Şu duruma göre, davacı şirkete ölen personelinin mirasçılarına (İç Sigorta Talimatnamesi) hükümleri gereğince ödediği tazminat yönünden davalı şirkete (rücu) imkanı veren ne genel (halefiyet) kuralı ne bir (Sosyal Sigorta) Yasa hükmü ve ne de (Özel Sigorta) hükmü bulunmamaktadır. Bu itibarla yasal dayanağı bulunmayan davanın bu nedenlerle reddi gerekirken, gerekli inceleme yapılmaksızın ve davalı vekilinin bu yöne ilişen savunmasını çürütecet hiçbir gerekçe gösterilmeksizin davanın kabul edilmesi doğru görülmemiştir.
2- Öte yandan, davalı vekili süresinde verdiği cevap dilekçesinde davanın niteliği itibariyle ticaret mahkemesinde görülmesi gerektiğine ilişkin iş bölümü itirazını, ilk itiraz olarak ileri sürmüş bulunmaktadır. Gerçektende, tarafların tacir sıfatını taşımalarına ve uyuşmazlığın tarafların ticari işletmelerini ilgilendirmiş bulunmasına göre, TTK.nun 4/1. maddesi hükmü icabı dava (ticari dava) niteliğindedir.

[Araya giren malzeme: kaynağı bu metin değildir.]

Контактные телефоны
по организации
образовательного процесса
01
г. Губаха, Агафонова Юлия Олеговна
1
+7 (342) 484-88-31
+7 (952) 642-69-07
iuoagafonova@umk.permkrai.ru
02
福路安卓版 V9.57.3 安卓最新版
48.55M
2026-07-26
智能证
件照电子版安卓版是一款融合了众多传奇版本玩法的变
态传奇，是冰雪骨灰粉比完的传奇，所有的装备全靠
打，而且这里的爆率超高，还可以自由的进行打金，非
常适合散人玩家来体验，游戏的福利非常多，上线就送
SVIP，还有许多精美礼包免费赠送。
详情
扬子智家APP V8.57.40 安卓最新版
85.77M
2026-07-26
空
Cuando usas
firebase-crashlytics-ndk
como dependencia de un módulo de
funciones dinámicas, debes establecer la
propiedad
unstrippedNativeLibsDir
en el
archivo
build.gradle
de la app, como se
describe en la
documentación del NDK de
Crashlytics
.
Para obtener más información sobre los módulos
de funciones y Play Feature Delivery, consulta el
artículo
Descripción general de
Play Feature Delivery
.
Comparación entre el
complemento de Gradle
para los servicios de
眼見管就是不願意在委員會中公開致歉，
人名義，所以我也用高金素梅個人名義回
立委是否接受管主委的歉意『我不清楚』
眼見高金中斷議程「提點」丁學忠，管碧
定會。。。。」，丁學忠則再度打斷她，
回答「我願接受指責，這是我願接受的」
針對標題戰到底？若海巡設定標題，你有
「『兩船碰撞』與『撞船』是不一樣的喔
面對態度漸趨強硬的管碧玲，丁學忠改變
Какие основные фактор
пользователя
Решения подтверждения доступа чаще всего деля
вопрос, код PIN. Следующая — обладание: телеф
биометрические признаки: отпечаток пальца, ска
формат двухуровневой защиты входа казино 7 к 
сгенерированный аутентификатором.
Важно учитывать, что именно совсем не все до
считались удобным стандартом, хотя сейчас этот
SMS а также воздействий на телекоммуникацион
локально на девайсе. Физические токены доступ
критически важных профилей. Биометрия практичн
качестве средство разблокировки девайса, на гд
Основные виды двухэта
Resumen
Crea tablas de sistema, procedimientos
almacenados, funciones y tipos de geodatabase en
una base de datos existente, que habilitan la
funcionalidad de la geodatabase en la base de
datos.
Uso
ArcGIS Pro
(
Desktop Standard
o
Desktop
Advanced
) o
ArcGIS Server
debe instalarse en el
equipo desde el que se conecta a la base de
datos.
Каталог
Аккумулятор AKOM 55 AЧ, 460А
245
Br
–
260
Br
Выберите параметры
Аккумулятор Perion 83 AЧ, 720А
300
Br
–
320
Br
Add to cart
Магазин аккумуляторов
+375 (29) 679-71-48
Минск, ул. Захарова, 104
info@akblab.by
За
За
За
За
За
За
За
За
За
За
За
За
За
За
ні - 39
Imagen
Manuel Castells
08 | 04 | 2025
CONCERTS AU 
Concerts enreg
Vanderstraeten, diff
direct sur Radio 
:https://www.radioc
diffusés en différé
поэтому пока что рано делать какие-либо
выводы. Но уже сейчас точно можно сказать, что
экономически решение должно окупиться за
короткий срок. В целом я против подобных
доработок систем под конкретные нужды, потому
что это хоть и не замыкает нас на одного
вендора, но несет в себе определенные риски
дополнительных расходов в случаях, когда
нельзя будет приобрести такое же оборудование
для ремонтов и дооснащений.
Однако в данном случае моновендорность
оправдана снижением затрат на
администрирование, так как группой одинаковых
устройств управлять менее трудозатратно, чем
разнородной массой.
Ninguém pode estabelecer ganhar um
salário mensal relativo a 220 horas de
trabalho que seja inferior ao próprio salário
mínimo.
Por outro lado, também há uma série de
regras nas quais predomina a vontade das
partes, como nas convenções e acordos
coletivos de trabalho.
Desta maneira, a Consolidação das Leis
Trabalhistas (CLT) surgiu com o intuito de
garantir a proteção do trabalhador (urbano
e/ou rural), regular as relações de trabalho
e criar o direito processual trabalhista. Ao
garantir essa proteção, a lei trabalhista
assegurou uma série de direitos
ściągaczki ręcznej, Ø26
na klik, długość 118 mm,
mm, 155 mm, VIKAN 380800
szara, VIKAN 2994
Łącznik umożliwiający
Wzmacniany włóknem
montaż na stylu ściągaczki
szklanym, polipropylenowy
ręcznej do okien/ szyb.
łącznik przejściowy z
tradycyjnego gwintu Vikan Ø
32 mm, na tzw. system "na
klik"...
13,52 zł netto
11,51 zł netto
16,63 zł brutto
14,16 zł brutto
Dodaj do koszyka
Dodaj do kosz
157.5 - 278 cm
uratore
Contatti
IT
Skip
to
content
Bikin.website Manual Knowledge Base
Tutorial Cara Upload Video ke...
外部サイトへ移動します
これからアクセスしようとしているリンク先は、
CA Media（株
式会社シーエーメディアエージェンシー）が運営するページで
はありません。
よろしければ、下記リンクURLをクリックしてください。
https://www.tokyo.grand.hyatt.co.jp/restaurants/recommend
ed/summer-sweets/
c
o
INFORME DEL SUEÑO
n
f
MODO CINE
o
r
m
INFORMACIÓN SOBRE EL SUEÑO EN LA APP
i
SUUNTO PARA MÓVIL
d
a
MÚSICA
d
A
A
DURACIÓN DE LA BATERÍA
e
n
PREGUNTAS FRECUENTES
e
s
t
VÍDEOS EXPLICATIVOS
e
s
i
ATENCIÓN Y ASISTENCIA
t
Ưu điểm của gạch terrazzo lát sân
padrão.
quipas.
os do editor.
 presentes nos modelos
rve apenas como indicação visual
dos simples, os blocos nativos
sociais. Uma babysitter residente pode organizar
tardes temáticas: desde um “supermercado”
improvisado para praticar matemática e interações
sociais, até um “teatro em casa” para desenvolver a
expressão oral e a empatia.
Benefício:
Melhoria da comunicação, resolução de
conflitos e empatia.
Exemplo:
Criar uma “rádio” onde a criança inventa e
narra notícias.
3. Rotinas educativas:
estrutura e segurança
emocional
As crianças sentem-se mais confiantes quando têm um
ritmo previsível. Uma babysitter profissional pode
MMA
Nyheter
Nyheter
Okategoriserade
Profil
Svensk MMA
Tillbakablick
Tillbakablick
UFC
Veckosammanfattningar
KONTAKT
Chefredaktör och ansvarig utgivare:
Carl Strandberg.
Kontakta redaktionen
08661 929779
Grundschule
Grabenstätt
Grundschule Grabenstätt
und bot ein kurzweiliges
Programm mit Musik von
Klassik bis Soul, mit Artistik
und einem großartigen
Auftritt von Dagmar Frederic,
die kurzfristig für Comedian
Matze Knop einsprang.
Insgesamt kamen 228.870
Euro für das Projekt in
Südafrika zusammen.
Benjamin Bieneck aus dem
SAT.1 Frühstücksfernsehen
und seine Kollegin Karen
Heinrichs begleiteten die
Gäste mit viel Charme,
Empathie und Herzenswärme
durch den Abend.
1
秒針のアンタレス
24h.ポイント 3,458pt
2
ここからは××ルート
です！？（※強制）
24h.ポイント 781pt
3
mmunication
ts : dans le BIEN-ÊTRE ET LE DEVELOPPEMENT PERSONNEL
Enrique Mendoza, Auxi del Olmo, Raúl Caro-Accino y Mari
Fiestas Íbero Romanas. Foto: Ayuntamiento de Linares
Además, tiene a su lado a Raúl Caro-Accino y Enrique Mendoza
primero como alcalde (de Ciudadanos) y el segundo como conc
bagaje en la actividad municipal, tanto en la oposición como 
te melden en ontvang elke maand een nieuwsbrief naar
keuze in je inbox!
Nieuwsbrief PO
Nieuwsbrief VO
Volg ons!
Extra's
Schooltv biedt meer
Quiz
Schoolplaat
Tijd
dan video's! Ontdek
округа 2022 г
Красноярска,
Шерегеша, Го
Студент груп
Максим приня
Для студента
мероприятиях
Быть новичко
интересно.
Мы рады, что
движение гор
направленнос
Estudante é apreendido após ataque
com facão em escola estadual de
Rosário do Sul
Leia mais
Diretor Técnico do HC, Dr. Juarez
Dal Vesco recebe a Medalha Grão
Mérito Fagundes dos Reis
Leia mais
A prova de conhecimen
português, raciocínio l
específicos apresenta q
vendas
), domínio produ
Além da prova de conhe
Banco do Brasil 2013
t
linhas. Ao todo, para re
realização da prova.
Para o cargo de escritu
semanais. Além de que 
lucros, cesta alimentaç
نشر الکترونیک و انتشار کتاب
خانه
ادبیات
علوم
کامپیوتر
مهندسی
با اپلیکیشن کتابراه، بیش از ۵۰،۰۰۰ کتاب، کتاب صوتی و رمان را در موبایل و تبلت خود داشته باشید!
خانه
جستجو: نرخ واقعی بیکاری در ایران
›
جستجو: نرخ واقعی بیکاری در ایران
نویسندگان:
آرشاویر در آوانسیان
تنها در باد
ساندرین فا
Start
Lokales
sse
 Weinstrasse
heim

Bu itibarla aynı Kanunun 5/3. maddesi gereğince davanın bu niteliği nazara alınarak (İzmir Ticaret Mahkemesi)ne gönderilmesine karar verilmesi gerekirken, bu yöne ilişen haklı istemin reddi ile davanın incelenerek sonuçlandırılması da yerinde değildir.
SONUÇ : Yukarıda bir ve iki numaralı bentlerde açıklanan nedenlerle yerinde görülen mümeyyiz davalı vekilinin temyiz itirazlarının kabulü ile hükmün davalı yararına (BOZULMASINA) ve (3.000) lira duruşma vekillik ücretinin davacıdan alınarak davalıya verilmesine ve ödediği temyiz peşin harcının isteği halinde temyiz edene iadesine 7.2.1980 tarihinde oybirliği ile karar verildi.